And the Clean Energy Finance Corporation will work with private sector players to facilitate investment in renewables, in low emissions and energy efficient technology as well as the manufacturing companies that produce these technologies. These are major economic reforms and ones that are extremely important for future generations and our economic competitiveness in the future.

BROADBENT:

Over to me. Well our panel was asked by the Government to propose an implementation plan, an operating framework and an investment mandate for the Clean Energy Finance Corporation, and it has been done so on the basis that it is financially self-sufficient and it intends to make minimal call-on for budgetary assistance. The fund would be dedicating its own fund and catalysing co-financing from the private sector to maximise the flow in to the clean energy sector.

Since, as the Treasurer said, since October we have undertaken our own research of similar funding bodies that exist internationally. We have consulted very broadly with industry and we have received a number of submissions which have been extremely helpful in forming the basis of this review. There are a number of working models for funds like this internationally and it has been most encouraging that they have all been very enthusiastic about sharing their experiences and learnings with us and I think we can leverage off those experiences and learnings and for the benefit of Australia going forward as the CEFC becomes operational.

To comment on the obvious, but energy is critical to economic growth and I think that's why energy policy always has a high level of government engagement and government policy initiatives. And as you transition from a traditional energy source to a green energy source, it too requires a large amount of capital and a large amount of government involvement and encouragement. And because of the scale of investment required, it does require a private and public sector cooperation to achieve the end outcome. Australia, as a result of its abundance of low cost fossil fuels has always had a very low cost of electricity. We have one of the lowest costs of electricity in the world. And as we, that has been for the Australian economy a significant competitive advantage. It is very important that we retain that competitive advantage as we move to a global environment where - which is carbon constrained - and where we remain competitive with a low cost of energy.
=-=-=
→ TASK DETAILS
From the passage about the Clean Energy Finance Corporation, list everything the panel was asked by the Government to propose.

→ LISTED RECORDS
=-=-=
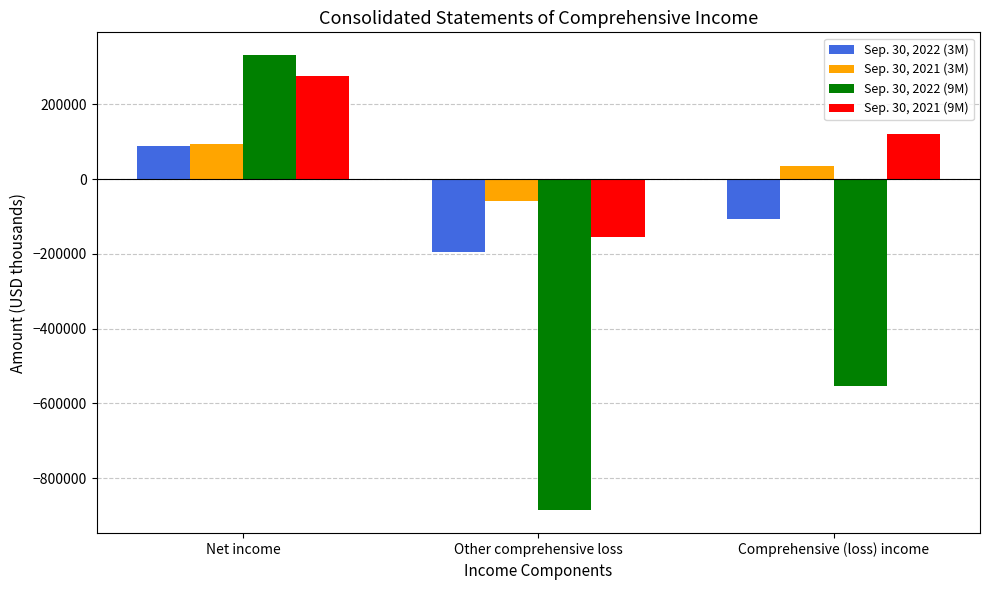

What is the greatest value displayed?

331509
=-=-=
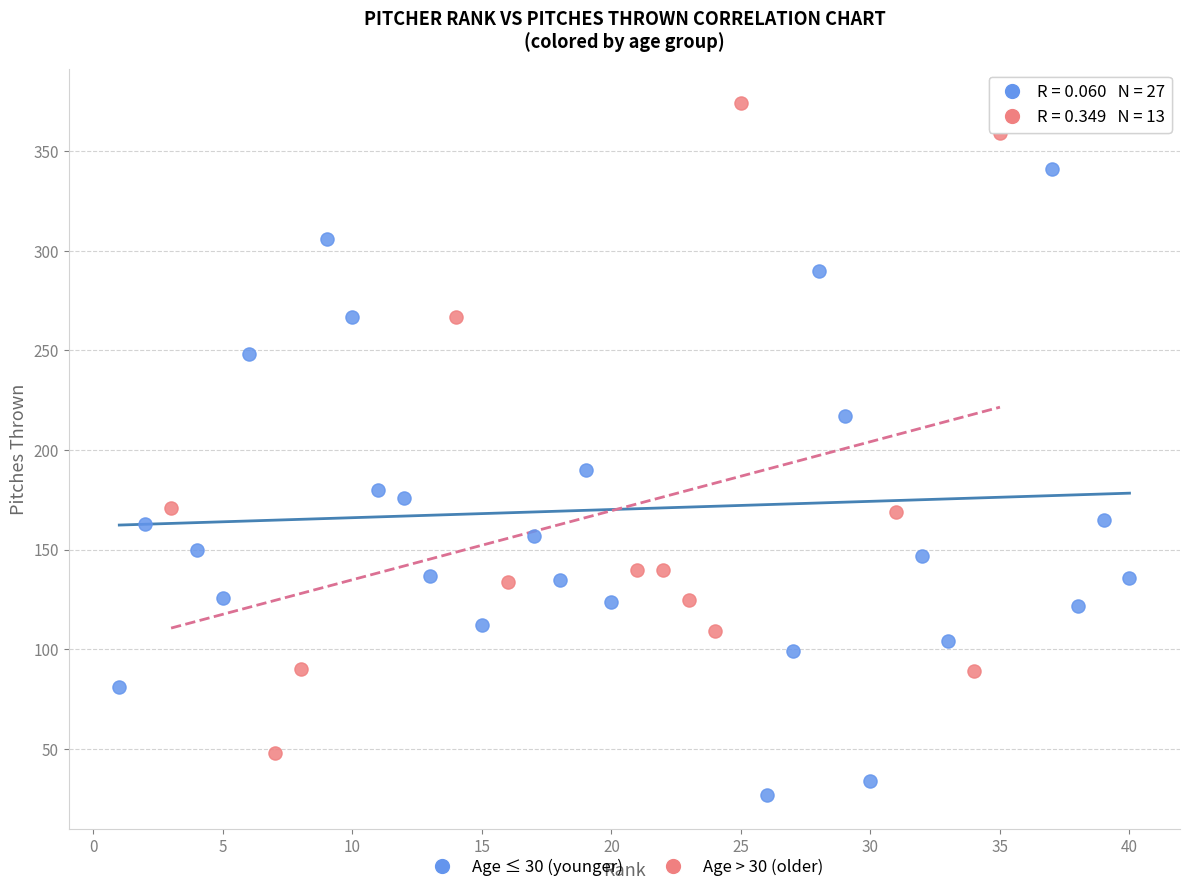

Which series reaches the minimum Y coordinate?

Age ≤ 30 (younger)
=-=-=
→ THE ANSWER
An implementation plan, an operating framework, and an investment mandate.